PROBLEM TO SOLVE
All lines containing the string "Profile" must be copied from the entries.

[Hardware design source files]
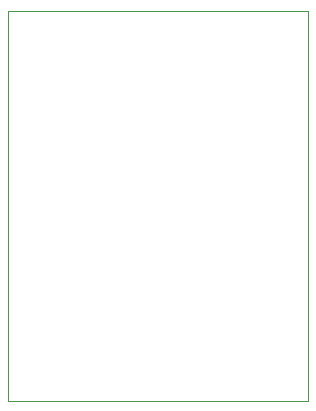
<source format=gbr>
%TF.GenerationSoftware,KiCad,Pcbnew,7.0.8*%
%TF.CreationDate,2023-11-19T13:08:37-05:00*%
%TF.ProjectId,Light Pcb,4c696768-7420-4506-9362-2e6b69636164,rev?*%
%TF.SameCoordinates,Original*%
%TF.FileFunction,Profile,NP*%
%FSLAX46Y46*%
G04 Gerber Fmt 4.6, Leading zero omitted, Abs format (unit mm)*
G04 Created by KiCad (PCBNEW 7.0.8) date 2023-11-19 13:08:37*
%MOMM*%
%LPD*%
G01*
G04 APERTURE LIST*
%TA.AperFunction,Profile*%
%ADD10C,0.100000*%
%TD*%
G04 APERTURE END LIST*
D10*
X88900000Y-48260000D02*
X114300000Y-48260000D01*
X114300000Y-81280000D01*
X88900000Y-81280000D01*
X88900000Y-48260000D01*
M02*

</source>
--
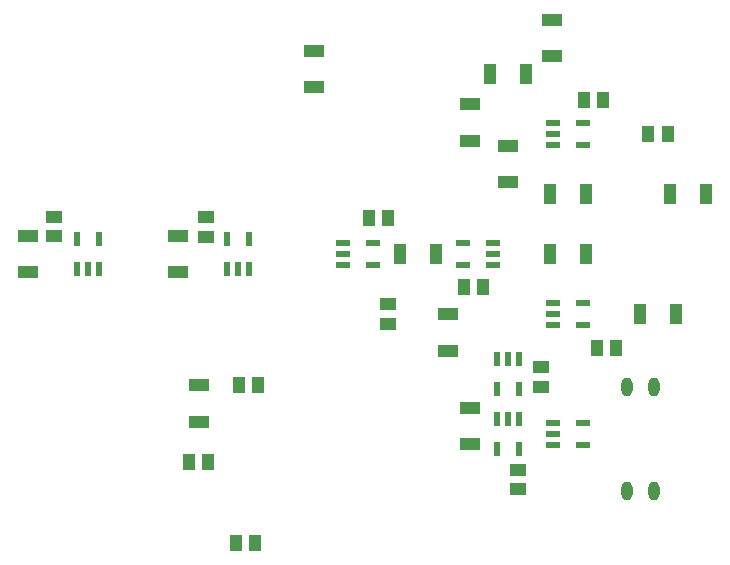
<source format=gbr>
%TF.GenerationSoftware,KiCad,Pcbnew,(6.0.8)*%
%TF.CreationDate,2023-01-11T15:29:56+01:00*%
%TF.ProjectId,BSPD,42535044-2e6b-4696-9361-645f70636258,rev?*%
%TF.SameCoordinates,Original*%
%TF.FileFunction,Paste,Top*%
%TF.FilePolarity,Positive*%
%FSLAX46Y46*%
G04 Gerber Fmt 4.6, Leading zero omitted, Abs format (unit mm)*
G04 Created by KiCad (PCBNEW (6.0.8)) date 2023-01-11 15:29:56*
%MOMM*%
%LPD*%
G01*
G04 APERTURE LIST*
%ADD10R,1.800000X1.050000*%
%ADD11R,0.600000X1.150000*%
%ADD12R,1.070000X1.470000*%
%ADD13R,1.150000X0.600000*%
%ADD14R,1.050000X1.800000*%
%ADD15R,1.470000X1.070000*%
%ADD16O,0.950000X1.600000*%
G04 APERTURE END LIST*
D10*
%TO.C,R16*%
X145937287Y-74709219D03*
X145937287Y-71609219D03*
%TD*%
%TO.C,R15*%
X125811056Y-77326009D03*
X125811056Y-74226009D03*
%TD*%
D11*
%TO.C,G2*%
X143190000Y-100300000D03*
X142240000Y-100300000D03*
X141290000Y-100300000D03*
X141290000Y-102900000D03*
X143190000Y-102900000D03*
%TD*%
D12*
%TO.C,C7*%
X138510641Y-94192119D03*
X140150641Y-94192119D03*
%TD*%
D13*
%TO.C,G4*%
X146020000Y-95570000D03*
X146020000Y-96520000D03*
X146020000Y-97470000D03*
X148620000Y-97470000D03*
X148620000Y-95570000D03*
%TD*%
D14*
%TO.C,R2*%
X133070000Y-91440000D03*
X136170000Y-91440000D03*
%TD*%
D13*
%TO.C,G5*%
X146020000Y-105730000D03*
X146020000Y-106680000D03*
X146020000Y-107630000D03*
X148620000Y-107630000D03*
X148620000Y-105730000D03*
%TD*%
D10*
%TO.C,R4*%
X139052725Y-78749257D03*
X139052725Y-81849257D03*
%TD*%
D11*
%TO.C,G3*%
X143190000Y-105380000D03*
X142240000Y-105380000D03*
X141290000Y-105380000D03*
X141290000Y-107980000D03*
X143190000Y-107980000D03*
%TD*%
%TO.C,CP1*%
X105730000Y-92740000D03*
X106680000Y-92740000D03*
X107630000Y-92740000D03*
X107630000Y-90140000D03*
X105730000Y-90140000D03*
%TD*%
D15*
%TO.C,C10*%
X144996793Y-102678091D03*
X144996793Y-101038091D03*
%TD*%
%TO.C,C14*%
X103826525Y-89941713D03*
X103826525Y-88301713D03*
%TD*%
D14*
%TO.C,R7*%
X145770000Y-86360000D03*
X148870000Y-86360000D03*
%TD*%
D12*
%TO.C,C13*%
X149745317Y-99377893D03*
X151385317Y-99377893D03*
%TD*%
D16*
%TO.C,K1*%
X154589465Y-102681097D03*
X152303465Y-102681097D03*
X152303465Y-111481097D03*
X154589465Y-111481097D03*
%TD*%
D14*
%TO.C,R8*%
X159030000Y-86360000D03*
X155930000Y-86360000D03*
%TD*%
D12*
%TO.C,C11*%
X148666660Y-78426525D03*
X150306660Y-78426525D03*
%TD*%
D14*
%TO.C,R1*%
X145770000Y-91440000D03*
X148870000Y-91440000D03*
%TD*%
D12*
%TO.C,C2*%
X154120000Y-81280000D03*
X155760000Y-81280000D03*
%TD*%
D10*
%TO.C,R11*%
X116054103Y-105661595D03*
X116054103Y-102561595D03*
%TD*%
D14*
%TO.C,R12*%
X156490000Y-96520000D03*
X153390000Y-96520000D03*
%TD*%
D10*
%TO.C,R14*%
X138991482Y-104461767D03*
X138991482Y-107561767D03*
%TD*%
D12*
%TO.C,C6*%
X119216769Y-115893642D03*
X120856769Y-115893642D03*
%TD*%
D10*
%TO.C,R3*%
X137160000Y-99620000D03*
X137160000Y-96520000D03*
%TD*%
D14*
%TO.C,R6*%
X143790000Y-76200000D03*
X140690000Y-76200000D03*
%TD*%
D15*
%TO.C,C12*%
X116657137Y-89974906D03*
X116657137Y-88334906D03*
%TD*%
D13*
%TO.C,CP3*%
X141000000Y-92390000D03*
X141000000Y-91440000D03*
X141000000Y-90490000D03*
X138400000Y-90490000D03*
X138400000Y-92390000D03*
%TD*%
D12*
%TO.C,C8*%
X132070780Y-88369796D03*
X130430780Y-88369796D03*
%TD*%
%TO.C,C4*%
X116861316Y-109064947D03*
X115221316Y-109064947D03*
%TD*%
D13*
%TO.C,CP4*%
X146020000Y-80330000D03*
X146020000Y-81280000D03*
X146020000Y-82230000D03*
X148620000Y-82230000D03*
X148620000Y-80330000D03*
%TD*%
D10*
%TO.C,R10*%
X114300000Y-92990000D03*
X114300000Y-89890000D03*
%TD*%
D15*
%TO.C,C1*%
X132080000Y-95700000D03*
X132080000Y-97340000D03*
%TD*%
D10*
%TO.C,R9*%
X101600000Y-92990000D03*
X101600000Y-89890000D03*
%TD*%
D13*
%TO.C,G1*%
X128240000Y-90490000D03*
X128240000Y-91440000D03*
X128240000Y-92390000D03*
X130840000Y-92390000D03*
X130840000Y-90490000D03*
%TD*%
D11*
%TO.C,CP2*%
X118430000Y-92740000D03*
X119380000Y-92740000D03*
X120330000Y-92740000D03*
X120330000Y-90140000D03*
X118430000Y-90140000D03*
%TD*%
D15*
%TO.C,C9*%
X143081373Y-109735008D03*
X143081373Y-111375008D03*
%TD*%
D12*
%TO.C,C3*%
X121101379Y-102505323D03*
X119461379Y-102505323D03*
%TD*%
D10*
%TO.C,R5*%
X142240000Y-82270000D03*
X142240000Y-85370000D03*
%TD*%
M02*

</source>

SOLUTION FOR THIS EXERCISE
%TF.FileFunction,Profile,NP*%
%TA.AperFunction,Profile*%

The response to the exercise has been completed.